This is not to say selling when the market is down is always the wrong decision, of course. Investment is all about opportunity cost. But the key point is that when we take into account the long-term implication of our actions, we are likely to make a better decision than when we are inundated by what’s happening right now.

*Invert*


“Invert, always invert!”, that’s Charlie Munger’s advice on making better decisions. Similar to the old hag/young lady optical illusion, inversion is a way to flip your thinking by thinking backward and forward. If you want to make good decisions, think of ways to mess things up and avoid just that. If you want to make money in the stock market, ask “How do people lose money?” and do the opposite. Want a company that thrives in hard times? Then, how do you make a company go bust? You saddle it with lots of debts, put it in a cyclical, commoditised industry with a high fixed cost and high exit barrier, and install management who are incentives to fatten their own pockets. Should I buy this stock? Think of all the reasons that will make you sell it, and buy it if you still find the stock attractive. How can you have better self-control and be less emotional in the market? That’s hard to answer. An easier question would be “How to make someone panic?”. Well, you keep him in the dark so he is unprepared and gets surprised easily, makes him sleep-deprived, and flood him with information overload.

*The Outside View*
Eleanor Roosevelt used to say “Learn from the mistakes of others. You can’t live long enough to make them all yourself.” That sums up the outside view. The inside view looks at specific circumstances surrounding a situation, while the outside view ties circumstances to an appropriate reference class by asking what can we learn when others encounter something similar.

We are wired to rely on stories to understand reality. We look for a narrative to explain past success or failure; why some companies succeed while others don’t; or what happened in the market. The inside view is lucid. But it is also dangerous because it is a small sampling of the reality that can easily be distorted by survivorship bias and availability bias.

It is the reason why we tend to be overconfident in the stock market. We overestimate our prediction skills and the growth prospect of a company without considering the response of its competitors. There was an experiment where basketball pundits estimated the chance of their favorite team winning the NBA championship for the season. The outcome wasn’t a surprise. The total probability exceeded 100%.

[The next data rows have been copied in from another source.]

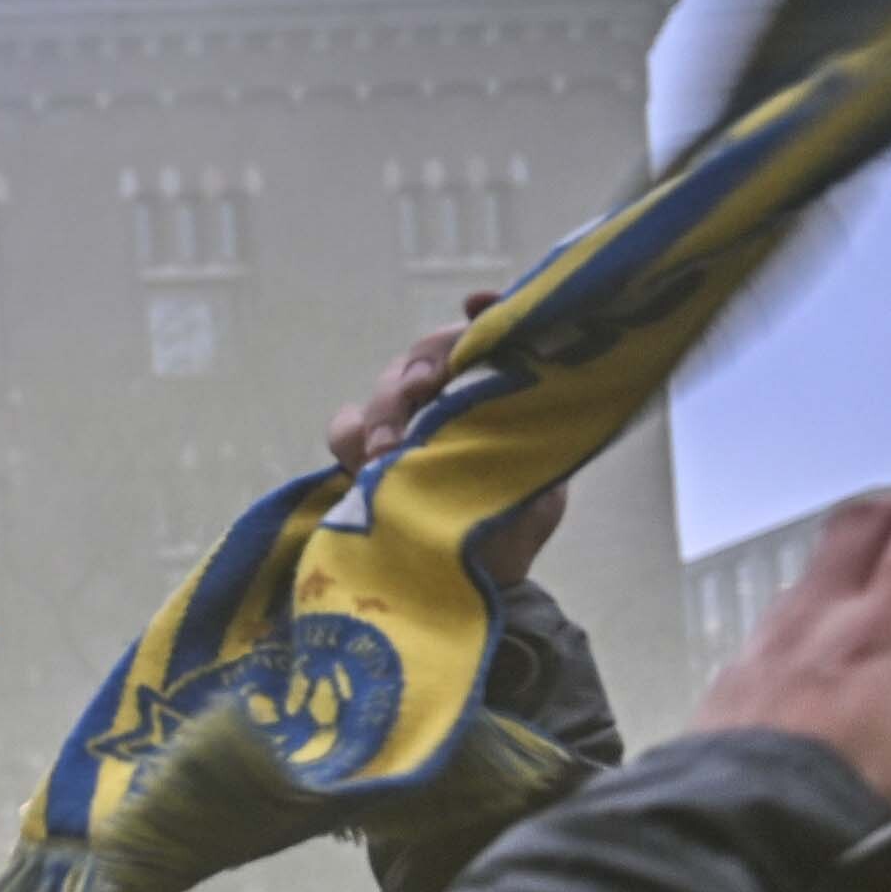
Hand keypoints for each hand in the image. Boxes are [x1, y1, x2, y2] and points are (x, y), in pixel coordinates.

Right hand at [332, 296, 566, 587]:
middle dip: (419, 364)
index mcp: (488, 394)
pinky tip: (369, 461)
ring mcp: (400, 430)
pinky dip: (352, 434)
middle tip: (421, 390)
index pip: (481, 337)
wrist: (475, 584)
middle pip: (422, 355)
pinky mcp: (365, 460)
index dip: (481, 315)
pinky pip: (345, 427)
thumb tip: (542, 371)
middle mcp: (441, 402)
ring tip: (393, 448)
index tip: (476, 307)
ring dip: (385, 410)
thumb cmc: (515, 523)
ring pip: (382, 390)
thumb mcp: (545, 469)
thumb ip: (539, 421)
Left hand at [703, 463, 890, 860]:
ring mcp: (765, 645)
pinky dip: (821, 592)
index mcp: (887, 625)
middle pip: (865, 519)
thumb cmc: (876, 812)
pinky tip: (834, 631)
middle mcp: (819, 617)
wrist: (741, 857)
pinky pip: (780, 609)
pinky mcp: (730, 681)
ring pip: (816, 560)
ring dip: (865, 542)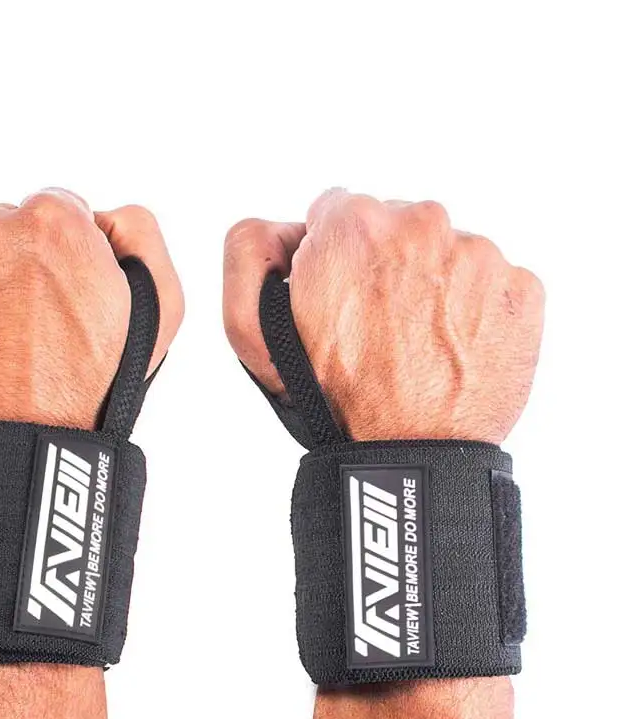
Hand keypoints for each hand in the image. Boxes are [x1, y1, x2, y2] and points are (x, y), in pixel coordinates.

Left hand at [0, 189, 183, 431]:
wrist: (25, 450)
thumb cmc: (93, 388)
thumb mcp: (160, 307)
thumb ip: (139, 234)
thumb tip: (106, 216)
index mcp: (52, 224)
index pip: (55, 211)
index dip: (67, 256)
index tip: (66, 294)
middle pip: (2, 234)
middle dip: (17, 269)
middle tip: (35, 328)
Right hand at [223, 189, 543, 443]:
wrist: (410, 454)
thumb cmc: (338, 399)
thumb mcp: (258, 328)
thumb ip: (250, 251)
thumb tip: (290, 229)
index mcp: (353, 225)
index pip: (337, 212)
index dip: (332, 256)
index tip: (340, 293)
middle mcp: (420, 223)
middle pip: (395, 227)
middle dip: (384, 265)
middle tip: (378, 325)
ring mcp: (478, 254)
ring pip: (445, 254)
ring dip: (432, 286)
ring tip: (418, 343)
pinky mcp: (520, 287)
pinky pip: (490, 282)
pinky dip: (474, 308)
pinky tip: (453, 347)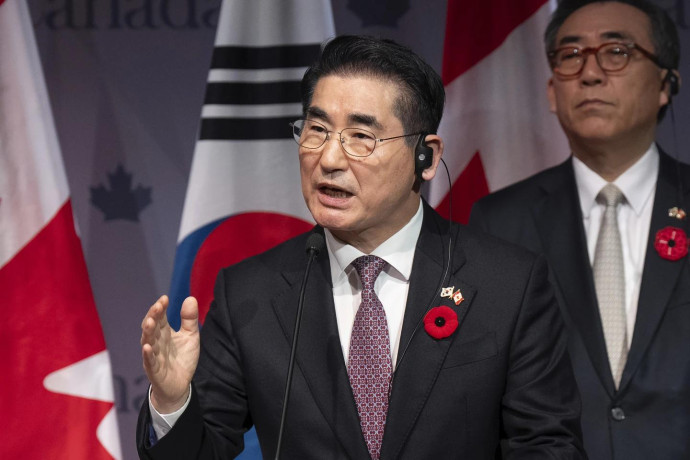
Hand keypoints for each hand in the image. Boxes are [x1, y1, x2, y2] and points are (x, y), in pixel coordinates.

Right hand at [141, 295, 199, 412]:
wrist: (180, 385)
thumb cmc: (182, 358)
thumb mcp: (190, 336)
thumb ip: (190, 319)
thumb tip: (190, 298)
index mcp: (164, 333)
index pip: (160, 318)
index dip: (161, 308)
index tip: (165, 299)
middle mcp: (157, 342)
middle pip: (152, 327)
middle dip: (154, 316)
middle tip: (158, 306)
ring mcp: (154, 356)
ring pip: (148, 342)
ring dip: (148, 332)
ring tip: (149, 322)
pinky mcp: (154, 370)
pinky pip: (150, 362)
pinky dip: (148, 355)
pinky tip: (147, 347)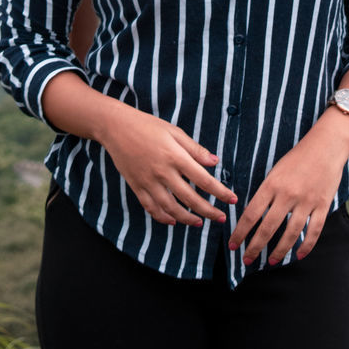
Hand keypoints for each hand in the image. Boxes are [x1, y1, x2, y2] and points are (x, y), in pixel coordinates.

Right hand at [100, 103, 238, 227]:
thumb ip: (195, 149)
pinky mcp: (137, 187)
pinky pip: (151, 208)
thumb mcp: (174, 131)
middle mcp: (163, 172)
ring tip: (199, 223)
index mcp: (175, 156)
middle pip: (190, 199)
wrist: (116, 127)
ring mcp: (148, 182)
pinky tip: (173, 221)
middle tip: (221, 218)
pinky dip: (163, 217)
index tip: (232, 200)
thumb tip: (215, 162)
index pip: (203, 180)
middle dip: (208, 211)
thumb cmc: (148, 125)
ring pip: (171, 209)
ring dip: (187, 219)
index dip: (220, 192)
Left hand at [228, 112, 348, 264]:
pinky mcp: (322, 204)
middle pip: (268, 227)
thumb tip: (252, 215)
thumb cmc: (297, 157)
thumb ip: (266, 192)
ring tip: (270, 262)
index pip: (251, 214)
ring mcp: (306, 201)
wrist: (326, 144)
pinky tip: (298, 255)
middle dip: (255, 247)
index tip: (233, 245)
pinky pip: (314, 231)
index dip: (240, 233)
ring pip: (290, 234)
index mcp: (272, 184)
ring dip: (279, 251)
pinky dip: (306, 246)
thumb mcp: (276, 170)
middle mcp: (287, 194)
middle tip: (246, 261)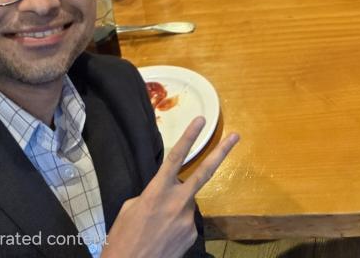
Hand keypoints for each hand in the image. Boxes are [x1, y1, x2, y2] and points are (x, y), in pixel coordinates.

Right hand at [102, 117, 239, 257]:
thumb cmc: (122, 238)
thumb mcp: (130, 208)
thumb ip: (152, 194)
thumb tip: (164, 193)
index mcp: (157, 191)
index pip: (175, 158)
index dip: (188, 137)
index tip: (201, 120)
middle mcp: (177, 201)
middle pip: (204, 172)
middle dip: (221, 153)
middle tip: (236, 137)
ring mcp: (188, 218)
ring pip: (187, 204)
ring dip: (177, 209)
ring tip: (158, 227)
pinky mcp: (192, 234)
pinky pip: (186, 223)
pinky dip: (176, 226)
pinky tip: (163, 237)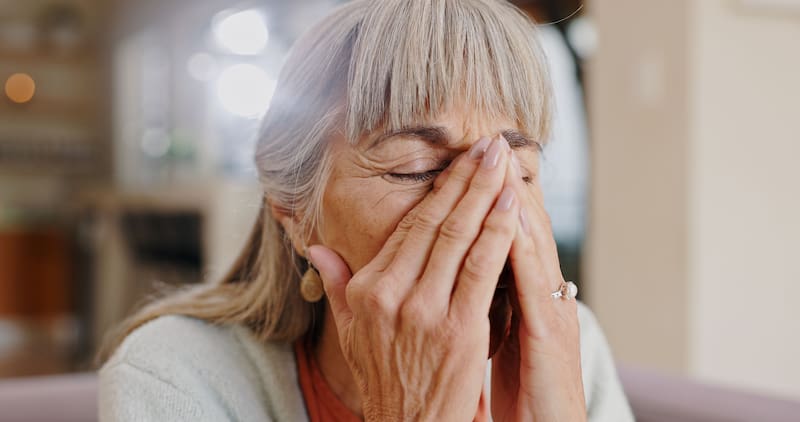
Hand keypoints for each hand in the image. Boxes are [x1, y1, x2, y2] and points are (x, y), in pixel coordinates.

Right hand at [310, 136, 519, 420]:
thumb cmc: (386, 379)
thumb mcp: (351, 332)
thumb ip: (337, 285)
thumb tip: (316, 249)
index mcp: (368, 290)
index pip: (410, 228)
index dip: (440, 191)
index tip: (459, 161)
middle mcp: (392, 294)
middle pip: (436, 223)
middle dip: (466, 178)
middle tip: (488, 143)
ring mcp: (425, 311)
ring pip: (460, 238)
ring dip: (486, 194)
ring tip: (504, 160)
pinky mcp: (459, 329)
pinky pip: (482, 269)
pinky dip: (498, 233)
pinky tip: (512, 206)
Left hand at [490, 149, 586, 420]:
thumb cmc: (517, 390)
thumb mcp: (491, 338)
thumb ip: (476, 299)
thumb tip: (456, 269)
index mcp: (525, 294)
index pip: (503, 234)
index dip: (485, 197)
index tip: (465, 160)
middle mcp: (542, 295)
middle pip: (522, 228)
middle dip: (501, 185)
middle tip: (486, 142)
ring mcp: (552, 312)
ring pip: (534, 245)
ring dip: (516, 202)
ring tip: (498, 162)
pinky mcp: (554, 336)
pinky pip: (537, 284)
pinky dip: (526, 246)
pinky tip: (513, 217)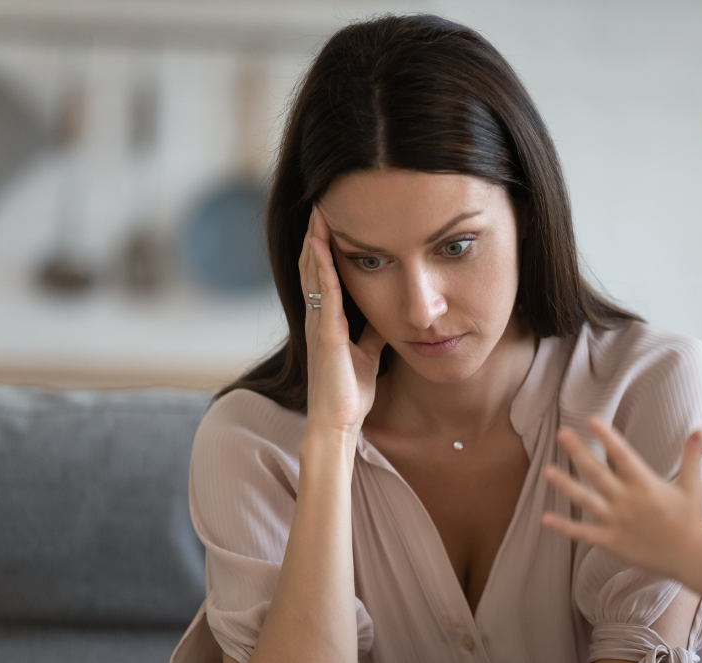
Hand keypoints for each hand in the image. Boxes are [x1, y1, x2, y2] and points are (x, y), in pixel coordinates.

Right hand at [299, 205, 385, 435]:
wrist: (338, 422)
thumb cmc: (350, 393)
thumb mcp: (368, 353)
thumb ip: (373, 333)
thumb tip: (387, 314)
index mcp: (328, 320)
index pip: (324, 274)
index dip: (325, 245)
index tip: (332, 217)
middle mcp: (318, 316)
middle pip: (313, 266)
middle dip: (317, 233)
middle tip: (322, 200)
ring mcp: (319, 323)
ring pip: (313, 272)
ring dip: (315, 240)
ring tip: (318, 210)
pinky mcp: (326, 334)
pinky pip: (323, 293)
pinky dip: (321, 267)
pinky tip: (320, 245)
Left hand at [541, 417, 701, 581]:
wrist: (690, 557)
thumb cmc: (690, 519)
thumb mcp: (693, 486)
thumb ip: (691, 457)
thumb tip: (700, 429)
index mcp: (645, 484)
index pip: (622, 455)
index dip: (607, 437)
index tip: (591, 419)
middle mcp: (627, 500)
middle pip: (597, 472)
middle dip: (578, 452)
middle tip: (562, 433)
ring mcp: (616, 521)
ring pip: (585, 500)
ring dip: (565, 485)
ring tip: (547, 471)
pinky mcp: (611, 541)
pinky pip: (583, 533)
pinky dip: (564, 527)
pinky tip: (545, 519)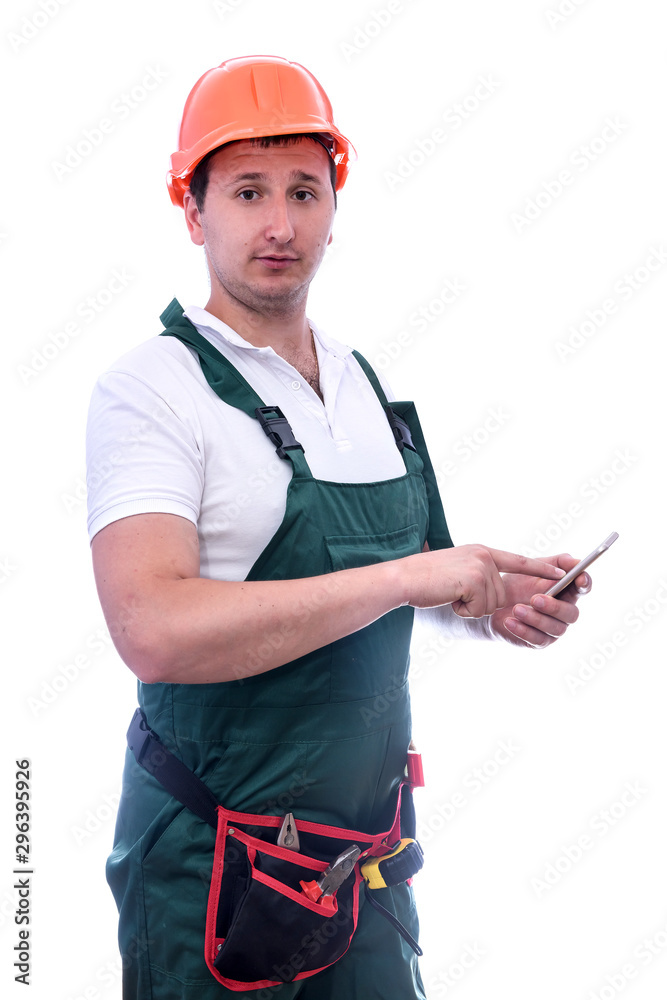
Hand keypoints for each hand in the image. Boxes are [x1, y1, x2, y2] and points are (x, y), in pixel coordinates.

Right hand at [404, 544, 565, 617]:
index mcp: (482, 551)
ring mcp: (481, 567)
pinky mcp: (474, 581)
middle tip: (455, 594)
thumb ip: (478, 574)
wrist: (403, 579)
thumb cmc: (424, 579)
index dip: (539, 568)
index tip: (561, 573)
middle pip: (501, 595)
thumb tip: (496, 594)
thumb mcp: (456, 570)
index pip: (517, 560)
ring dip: (470, 608)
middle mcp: (485, 556)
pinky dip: (463, 611)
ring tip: (450, 594)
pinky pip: (480, 610)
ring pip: (492, 604)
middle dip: (479, 604)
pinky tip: (448, 598)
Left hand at [488, 553, 591, 648]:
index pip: (582, 588)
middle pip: (571, 613)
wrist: (494, 603)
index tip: (579, 579)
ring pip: (555, 628)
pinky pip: (537, 639)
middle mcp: (564, 612)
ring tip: (516, 609)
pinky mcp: (538, 641)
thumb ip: (555, 563)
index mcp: (566, 591)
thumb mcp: (533, 567)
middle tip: (535, 599)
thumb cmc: (517, 584)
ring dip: (535, 618)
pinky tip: (509, 621)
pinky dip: (523, 630)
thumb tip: (575, 562)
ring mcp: (553, 628)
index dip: (584, 584)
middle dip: (554, 607)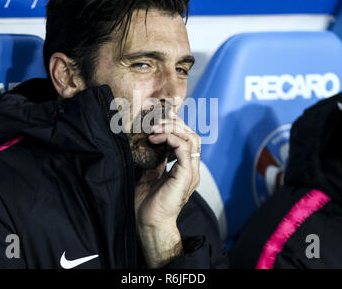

We shouldn’t dismiss the inside view, of course. It’s just that the outside view gives you an additional benefit of seeing things so you don’t miss the forest for the trees. It is like checking the online reviews of a restaurant, a book, a movie or a product before making a decision. You’re thinking that the experience of the crowd is a good indication of yours. 

How can we apply this to investing and life? Get into situations where the outside view (or base rate) is attractive and avoid unattractive ones. The base rate of success is non-stop learning, refining, and crafting skills. The base rate of happiness is compassion. The base rate of smoking is premature death. The base rate of fewer decisions is better decision quality. The base rate of good judgment is humility, process-driven, and open-mindedness. The base rate of wealth accumulation is to avoid big losses. The base rate of speculation is losses. The base rate of investment mistakes is preventable failures. The base rate of checking daily prices is excessive risk-taking. The base rate of following the market is cognitive biases. The base rate of excessive financial leverage is ruin.


----------